# Using existing Fuel Guage



## madderscience (Jun 28, 2008)

I believe several of the modern BMS (battery management system) offerings output an analog, 0-5V SOC signal, with 5v == full and 0v == empty. Many newer (but not too new) cars' fuel gauge is actually a 0-5v volt meter, so it can be driven directly from that signal. Elithion's BMS I know does this for sure (it is the one I have). Pretty sure the orion does it too. I think there are add-on modules to the basic manzanita BMS that will do it as well.

If your car is new enough that everything is CANbus, including fuel gauge, and the actual gauge is digital, then you would need to have something that spits out the CAN signal to emulate the fuel level sender, or if you can get at the sender itself and figure out how to hack it to replace its mechanical float arm variable resistor with the BMS voltage input signal that might work. I don't know off the top of my head if any BMSes output CANbus signals in for fuel level designed to replace those coming from a sender unit but it is worth asking around.

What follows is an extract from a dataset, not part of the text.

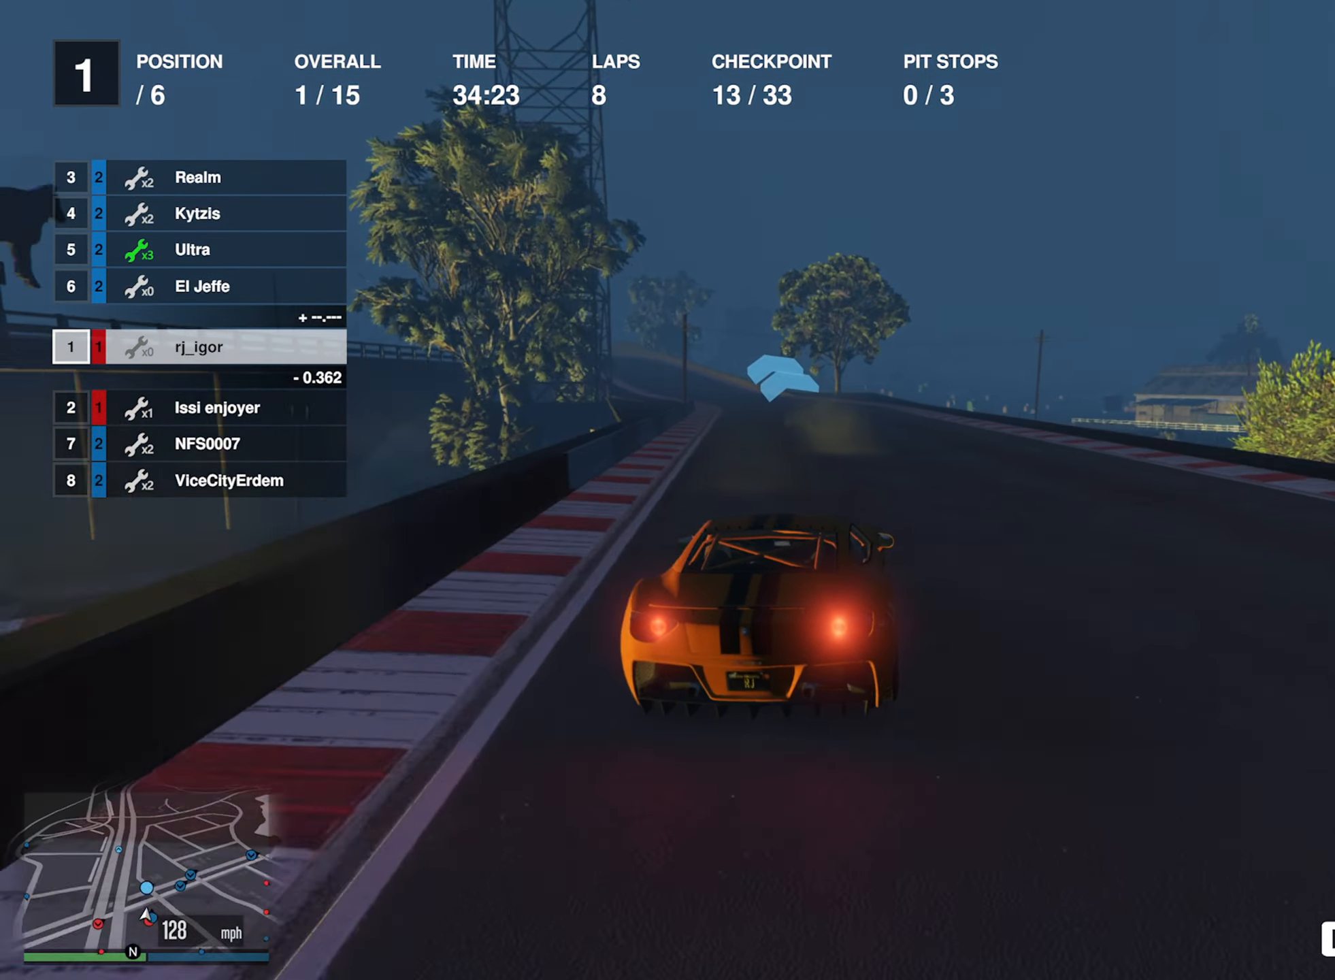
{"buttons": ["R2"], "left_stick": "center", "right_stick": "center", "events": [[100, "left_stick", "center"], [216, "left_stick", "left"], [366, "left_stick", "center"]]}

If your car is old enough its gas gauge will probably be an analog volt meter using a 0-12V signal. In that case you would need to make an adapter circuit (probably using an op amp or similar) to scale the 0-5V from the BMS to 0-12V. Such a circuit isn't too hard to do: the correct op amp and two resistors with a 12:5 overall ratio will do it.

BH


----------



## rtz (Jul 3, 2013)

2 or 3 options to drive the stock dash gauges presented in the Jan 30 episode: http://evtv.me/


----------



## rtz (Jul 3, 2013)

RX8 with all the gauges/lights working:

http://forums.evtv.me/post/instrument-cluster-6780278?pid=1281740292#post1281740292


----------



## skeeterb (Feb 6, 2009)

The RX-7 I'm wanting to convert will be a mid to late 80s model. I have no idea if it will be a normal electrical or be CAN Bus type gauge. How can you tell if it is a CAN bus type or one that can understand regular electrical signals?


----------



## frodus (Apr 12, 2008)

What about this:
http://www.evworks.com.au/zeva-fuel-gauge-driver-plus-soc-plus-tacho-ammeter

Hook up volts and run the power cable through it and it'll drive a gauge.


----------



## mizlplix (May 1, 2011)

I have NEVER gotten mine to work in 2 1/2 years.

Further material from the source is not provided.